Most pharmacologic treatments, except Cafergot, are effective for pain relief in patients with acute migraine. Subcutaneous sumatriptan and newer oral triptans seem to be the most effective drugs for aborting migraine attacks, but drug-to-drug comparisons have not been done. Data on adverse effects are lacking.

Sources of funding: Pain Relief Funds and Pfizer UK, Ltd.

For correspondence: Dr. R.A. Moore, Oxford Radcliffe Hospital, Oxford, England, UK. E-mail andrew.moore@pru.ox.ac.uk.


Table. Pharmacologic treatment vs placebo for acute migraine (range)*

Outcomes Treatment Placebo RBI NNT
Headache relief at 2 h 34% to 79% 22% to 35% 150% to 280% 2 to 6
Headache relief at 1 h 14% to 70% 8.9% to 26% 110% to 320% 3 to 11
Pain free at 2 h 11% to 60% 4.7% to 12% 240% to 640% 3 to 9
Sustained relief at 24 h 35% to 53% 14% to 27% 150% to 300% 4 to 9

*Abbreviations defined in Glossary.


Commentary

Which of the many drugs available for treatment of acute migraine should a busy clinician use? In the absence of a large, government-funded, super trial comparing all currently available therapies, we must synthesize information from other sources to assess their relative merits. The conclusions of the systematic review by Oldman and colleagues are broadly consistent with head-to-head trial results, clinical experience, and the results of another systematic review (1): First, triptans as a class outperform such nonspecific medications as nonsteroidal anti-inflammatory drugs; second, subcutaneous sumatriptan is the most effective treatment for acute migraine; and third, with the important exception of naratriptan, which is less effective than the others, available oral triptans have similar efficacy. Rank orderings of these drugs based on the number needed to treat or other derived variables have limited clinical relevance because differences are small and confidence intervals overlap. Comparative inferences are also limited because the data do not represent head-to-head RCTs and placebo responses vary between trials, indicating differences in study populations.

Extracted entries:
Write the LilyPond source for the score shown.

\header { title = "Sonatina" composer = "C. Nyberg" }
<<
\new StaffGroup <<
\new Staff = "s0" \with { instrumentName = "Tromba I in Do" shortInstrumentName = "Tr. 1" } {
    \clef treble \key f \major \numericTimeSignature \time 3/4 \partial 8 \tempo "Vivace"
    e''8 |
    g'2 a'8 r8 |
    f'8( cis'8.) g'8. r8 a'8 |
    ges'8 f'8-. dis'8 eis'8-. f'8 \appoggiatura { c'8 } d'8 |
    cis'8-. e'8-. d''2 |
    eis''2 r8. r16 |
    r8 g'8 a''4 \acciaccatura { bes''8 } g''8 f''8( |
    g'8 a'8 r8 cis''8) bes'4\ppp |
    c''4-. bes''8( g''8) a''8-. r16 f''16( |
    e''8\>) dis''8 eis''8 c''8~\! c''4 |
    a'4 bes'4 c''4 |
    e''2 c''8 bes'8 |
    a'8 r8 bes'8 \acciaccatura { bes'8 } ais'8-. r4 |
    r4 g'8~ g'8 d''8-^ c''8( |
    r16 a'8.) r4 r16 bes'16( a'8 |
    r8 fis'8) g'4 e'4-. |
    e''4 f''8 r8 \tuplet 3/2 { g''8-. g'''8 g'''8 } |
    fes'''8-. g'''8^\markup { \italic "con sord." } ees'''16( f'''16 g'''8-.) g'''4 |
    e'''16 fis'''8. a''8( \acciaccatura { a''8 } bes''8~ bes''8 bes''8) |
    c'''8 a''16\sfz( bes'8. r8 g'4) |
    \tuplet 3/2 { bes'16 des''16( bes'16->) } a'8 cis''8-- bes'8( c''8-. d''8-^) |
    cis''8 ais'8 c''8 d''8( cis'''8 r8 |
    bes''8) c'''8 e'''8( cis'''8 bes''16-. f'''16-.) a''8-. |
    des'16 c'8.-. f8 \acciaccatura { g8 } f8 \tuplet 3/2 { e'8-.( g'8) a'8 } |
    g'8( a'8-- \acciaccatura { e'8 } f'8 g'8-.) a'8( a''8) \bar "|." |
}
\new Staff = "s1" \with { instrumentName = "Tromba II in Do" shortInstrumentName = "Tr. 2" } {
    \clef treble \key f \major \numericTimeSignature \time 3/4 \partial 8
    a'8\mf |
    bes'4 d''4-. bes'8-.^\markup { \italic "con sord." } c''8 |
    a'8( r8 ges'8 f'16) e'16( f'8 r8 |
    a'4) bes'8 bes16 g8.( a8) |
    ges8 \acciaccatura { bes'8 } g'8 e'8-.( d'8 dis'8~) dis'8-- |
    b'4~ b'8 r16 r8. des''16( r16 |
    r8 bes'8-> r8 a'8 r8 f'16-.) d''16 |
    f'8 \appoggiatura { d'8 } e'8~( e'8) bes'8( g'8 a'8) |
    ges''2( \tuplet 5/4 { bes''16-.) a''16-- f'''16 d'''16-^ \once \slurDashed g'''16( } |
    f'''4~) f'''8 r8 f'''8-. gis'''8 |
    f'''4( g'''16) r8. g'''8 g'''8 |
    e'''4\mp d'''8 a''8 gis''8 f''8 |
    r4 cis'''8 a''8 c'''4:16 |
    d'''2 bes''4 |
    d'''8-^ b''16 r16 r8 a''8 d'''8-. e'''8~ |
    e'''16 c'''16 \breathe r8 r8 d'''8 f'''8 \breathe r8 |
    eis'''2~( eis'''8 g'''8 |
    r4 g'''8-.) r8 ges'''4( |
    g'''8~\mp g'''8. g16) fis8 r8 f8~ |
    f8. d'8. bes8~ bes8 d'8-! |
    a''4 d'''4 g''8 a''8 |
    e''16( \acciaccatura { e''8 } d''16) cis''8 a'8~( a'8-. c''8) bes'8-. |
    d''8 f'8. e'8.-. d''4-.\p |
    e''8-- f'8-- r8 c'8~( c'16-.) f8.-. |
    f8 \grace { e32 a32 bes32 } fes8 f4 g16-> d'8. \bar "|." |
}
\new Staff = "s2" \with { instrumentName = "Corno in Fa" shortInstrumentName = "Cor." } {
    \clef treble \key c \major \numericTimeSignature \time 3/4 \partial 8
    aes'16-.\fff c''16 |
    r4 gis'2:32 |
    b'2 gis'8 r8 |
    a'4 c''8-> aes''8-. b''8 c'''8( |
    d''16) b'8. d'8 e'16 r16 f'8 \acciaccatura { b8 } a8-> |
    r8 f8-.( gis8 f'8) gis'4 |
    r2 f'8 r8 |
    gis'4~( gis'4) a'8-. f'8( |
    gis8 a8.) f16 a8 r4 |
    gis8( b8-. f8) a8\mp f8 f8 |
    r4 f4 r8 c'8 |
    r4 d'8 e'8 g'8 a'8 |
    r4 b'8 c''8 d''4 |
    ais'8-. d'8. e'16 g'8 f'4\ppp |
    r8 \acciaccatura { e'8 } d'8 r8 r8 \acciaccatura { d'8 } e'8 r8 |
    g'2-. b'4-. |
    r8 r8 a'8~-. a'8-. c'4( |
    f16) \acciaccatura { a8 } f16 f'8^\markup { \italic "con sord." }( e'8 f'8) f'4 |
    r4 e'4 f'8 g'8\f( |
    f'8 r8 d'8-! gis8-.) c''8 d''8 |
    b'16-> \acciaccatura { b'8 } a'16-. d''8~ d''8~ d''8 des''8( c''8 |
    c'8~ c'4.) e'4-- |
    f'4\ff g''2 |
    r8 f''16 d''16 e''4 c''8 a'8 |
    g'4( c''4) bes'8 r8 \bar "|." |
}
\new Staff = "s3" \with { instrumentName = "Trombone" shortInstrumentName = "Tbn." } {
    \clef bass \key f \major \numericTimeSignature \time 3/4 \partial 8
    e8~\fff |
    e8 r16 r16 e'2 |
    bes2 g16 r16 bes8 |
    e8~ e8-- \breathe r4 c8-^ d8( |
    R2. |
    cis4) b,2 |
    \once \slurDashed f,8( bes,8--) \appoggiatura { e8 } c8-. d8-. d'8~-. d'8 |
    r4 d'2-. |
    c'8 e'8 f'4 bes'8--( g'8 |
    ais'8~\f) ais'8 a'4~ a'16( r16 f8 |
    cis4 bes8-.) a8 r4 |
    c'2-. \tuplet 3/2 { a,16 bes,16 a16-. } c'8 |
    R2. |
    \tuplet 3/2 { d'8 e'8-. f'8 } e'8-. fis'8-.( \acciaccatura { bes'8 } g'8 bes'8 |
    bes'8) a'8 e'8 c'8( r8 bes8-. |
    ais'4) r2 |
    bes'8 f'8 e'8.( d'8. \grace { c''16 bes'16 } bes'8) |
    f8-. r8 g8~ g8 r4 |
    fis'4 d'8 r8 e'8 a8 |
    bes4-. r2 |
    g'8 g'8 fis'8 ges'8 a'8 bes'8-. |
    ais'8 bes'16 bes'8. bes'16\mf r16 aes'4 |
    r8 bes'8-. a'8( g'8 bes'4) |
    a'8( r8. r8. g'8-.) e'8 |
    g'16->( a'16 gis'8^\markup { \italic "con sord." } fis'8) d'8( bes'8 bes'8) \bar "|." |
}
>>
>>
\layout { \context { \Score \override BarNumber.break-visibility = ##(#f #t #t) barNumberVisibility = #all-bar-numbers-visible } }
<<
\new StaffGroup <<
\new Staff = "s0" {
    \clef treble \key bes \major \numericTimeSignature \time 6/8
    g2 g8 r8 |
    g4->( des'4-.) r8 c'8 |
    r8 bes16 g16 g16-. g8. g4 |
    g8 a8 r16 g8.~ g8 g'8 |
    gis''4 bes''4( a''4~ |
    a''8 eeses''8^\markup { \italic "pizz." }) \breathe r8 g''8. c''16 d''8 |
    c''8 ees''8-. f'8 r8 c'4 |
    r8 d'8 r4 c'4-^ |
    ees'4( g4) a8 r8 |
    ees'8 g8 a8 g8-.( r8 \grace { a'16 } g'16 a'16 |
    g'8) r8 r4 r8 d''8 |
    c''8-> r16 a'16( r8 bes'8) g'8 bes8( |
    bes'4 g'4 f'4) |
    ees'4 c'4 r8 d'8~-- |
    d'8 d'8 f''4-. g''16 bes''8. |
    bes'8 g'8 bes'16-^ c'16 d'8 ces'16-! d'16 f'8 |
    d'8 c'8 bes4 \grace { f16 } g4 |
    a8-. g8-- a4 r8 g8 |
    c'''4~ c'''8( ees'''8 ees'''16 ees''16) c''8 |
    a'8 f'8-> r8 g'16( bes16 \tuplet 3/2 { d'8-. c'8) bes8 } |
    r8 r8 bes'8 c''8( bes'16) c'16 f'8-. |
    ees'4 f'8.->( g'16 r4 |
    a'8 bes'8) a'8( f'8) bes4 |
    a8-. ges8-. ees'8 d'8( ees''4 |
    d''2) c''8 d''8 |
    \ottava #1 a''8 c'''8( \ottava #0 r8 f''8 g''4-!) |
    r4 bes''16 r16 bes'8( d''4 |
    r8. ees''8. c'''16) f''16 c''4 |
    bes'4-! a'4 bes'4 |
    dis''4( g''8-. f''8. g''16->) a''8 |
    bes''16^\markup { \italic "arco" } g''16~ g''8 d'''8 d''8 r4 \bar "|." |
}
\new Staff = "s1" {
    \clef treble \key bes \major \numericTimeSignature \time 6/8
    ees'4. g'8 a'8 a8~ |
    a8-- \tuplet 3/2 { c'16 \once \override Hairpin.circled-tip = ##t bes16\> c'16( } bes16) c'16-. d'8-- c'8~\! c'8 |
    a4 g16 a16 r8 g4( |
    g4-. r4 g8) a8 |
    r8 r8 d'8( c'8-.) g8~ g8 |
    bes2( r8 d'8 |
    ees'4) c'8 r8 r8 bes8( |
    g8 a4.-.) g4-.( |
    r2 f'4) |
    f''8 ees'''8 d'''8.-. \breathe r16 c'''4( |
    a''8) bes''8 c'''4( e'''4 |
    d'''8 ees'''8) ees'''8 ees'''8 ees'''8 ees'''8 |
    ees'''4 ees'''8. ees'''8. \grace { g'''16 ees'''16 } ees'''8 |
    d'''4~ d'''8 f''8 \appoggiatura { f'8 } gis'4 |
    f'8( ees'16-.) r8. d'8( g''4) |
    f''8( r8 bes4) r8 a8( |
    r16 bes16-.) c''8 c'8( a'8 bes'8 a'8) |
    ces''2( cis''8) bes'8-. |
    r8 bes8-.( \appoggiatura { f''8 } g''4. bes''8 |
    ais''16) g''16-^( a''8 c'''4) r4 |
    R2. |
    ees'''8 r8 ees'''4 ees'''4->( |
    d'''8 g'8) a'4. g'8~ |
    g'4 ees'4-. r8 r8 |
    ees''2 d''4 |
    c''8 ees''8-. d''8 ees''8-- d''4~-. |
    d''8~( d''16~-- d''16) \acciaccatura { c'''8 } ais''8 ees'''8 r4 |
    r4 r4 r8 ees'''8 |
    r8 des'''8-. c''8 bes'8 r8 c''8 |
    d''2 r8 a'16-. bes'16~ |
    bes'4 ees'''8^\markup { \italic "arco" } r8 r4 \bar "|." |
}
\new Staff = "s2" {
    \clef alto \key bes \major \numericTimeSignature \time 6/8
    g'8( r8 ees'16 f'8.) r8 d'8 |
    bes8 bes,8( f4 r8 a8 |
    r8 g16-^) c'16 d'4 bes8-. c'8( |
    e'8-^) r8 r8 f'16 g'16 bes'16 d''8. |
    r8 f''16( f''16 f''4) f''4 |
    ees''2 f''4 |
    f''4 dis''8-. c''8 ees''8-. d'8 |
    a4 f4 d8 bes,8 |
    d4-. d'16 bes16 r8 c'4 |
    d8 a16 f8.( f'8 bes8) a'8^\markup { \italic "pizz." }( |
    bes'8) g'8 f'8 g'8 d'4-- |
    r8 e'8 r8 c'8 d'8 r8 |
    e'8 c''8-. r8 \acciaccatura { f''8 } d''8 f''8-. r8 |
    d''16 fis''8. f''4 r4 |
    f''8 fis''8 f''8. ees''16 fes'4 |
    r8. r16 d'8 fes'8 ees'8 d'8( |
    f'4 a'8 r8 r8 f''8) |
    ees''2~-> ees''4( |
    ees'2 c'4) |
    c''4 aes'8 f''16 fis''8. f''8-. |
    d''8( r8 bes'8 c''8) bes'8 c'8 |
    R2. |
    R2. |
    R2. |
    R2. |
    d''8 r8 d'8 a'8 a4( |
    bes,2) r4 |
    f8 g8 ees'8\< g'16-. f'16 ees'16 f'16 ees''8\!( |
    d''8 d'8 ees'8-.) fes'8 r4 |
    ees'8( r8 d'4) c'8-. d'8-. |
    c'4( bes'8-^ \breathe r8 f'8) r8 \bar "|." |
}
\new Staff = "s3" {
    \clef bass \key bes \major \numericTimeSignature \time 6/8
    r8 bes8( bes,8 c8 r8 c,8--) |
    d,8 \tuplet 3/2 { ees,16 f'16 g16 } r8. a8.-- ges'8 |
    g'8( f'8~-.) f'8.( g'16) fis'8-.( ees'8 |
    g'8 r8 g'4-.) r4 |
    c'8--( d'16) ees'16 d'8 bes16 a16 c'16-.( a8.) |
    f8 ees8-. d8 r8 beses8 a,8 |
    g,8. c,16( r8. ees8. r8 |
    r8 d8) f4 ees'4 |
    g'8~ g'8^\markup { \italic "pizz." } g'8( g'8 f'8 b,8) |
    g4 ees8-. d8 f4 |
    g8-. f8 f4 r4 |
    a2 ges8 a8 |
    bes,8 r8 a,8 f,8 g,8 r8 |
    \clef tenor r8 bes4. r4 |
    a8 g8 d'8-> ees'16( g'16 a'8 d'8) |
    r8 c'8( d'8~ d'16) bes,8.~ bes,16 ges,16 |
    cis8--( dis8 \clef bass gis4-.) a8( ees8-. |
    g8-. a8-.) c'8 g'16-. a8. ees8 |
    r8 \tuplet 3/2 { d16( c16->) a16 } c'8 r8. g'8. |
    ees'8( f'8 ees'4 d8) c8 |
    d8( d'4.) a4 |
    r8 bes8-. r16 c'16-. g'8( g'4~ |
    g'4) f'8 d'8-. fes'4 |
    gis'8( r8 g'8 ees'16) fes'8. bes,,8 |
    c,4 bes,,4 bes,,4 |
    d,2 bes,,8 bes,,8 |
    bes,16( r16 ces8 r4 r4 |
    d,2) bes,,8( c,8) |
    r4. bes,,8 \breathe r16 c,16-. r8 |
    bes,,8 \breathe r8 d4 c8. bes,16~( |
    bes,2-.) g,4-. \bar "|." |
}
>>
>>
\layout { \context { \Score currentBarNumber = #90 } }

Exercise requirements:
1. In the migraine treatment text, which oral triptan does the commentary single out as less effective than the others?
2. Continue the commentary on acute migraine drugs from where it stops.

Answer list:
1. Naratriptan.

2.
Through no fault of its authors, this review provides no information about several important issues in abortive treatment of migraine. No trials of such treatments as narcotics met the quality standards for inclusion in this analysis, so information enabling us to put these drugs in context is lacking. This review also did not identify results for barbiturate-containing compounds (e.g., Fiorinal [butalbital, aspirin, and caffeine], Novartis) that are commonly prescribed in the United States or 2 other triptans (almotriptan and frovatriptan) that are available. Trial results suggest that frovatriptan (2), like naratriptan, is substantially less effective than other triptans at the 2-hour efficacy end points recommended by the International Headache Society (3). Finally, the poor quality of adverse event reporting in clinical trials, as commented upon by the authors, is disappointing. Patients and physicians commonly base treatment decisions on a combined assessment of efficacy and tolerability, and the information needed to put this element of decision-making in perspective is lacking.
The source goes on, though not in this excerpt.